+++ Source extract
For Elise or for Therese?

One of the most famous piano pieces worldwide is Beethoven's Bagatelle WoO 59, commonly known by the title “Für Elise”. Despite its fame (quite disproportionate to the importance of the piece), it is rarely played by concert pianists, maybe also due to the image the composition has acquired today, being associated with the world of beginner pianists and the hold music you hear on your phone.
It is amazing, though, that a piece so common among piano students is still the object of various reading errors, starting from the title, which wasn't given by Beethoven. The short bagatelle was, in fact, dedicated to Therese Malfatti, and therefore, in theory, could be titled “Für Therese”, while the name Elise was probably added by mistake (perhaps due to a mistaken reading of the name “Therese” by Ludwig Nohl, who edited the posthumous first edition, which appeared in 1867). Most of the editions currently on sale contain errors deriving from Nohl's first edition, which was the reference for those that followed:
http://petrucci.mus.auth.gr/imglnks/usimg/e/ed/IMSLP103834-PMLP14377-Beethoven-WoO.059nohl1867.pdf
The original manuscript (not published by Beethoven) is today lost. Ludwig Nohl published the Bagatelle 40 years after the composer's death, so that neither Beethoven at the time, nor later editors were able to correct any possible errors.
++++++
+++ Material provided
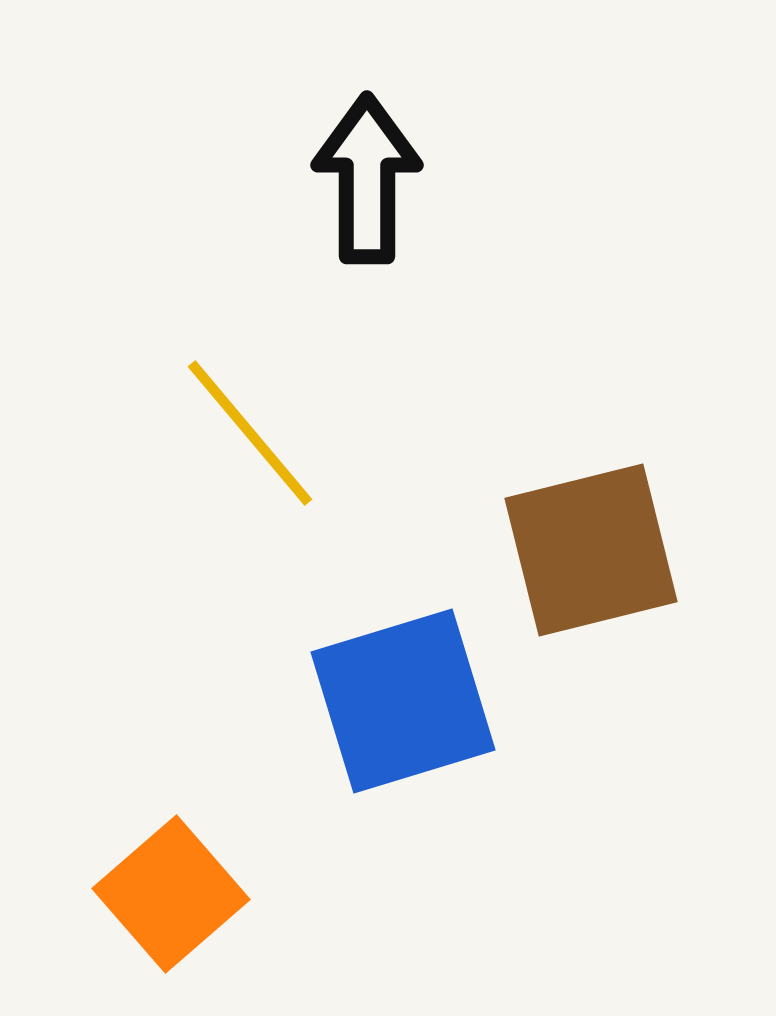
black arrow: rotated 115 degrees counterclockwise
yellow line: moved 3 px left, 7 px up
++++++
To be done –
1. Do these statements agree with the Für Elise passage? Answer yes or no for each, quoting the words from the passage that settle it.
(a) Beethoven himself gave the piece the title "Für Elise."
(b) Nohl's first edition came out in 1867.
(c) Beethoven's original manuscript still exists today.
2. Quote the Für Elise passage word for word, starting at "For Elise or" and ending at "on your phone.".
This material comes from a separate source.

Responses in order –
1.
(a) No: "which wasn't given by Beethoven"
(b) Yes: "which appeared in 1867"
(c) No: "The original manuscript (not published by Beethoven) is today lost."

2.
For Elise or for Therese?

One of the most famous piano pieces worldwide is Beethoven's Bagatelle WoO 59, commonly known by the title “Für Elise”. Despite its fame (quite disproportionate to the importance of the piece), it is rarely played by concert pianists, maybe also due to the image the composition has acquired today, being associated with the world of beginner pianists and the hold music you hear on your phone.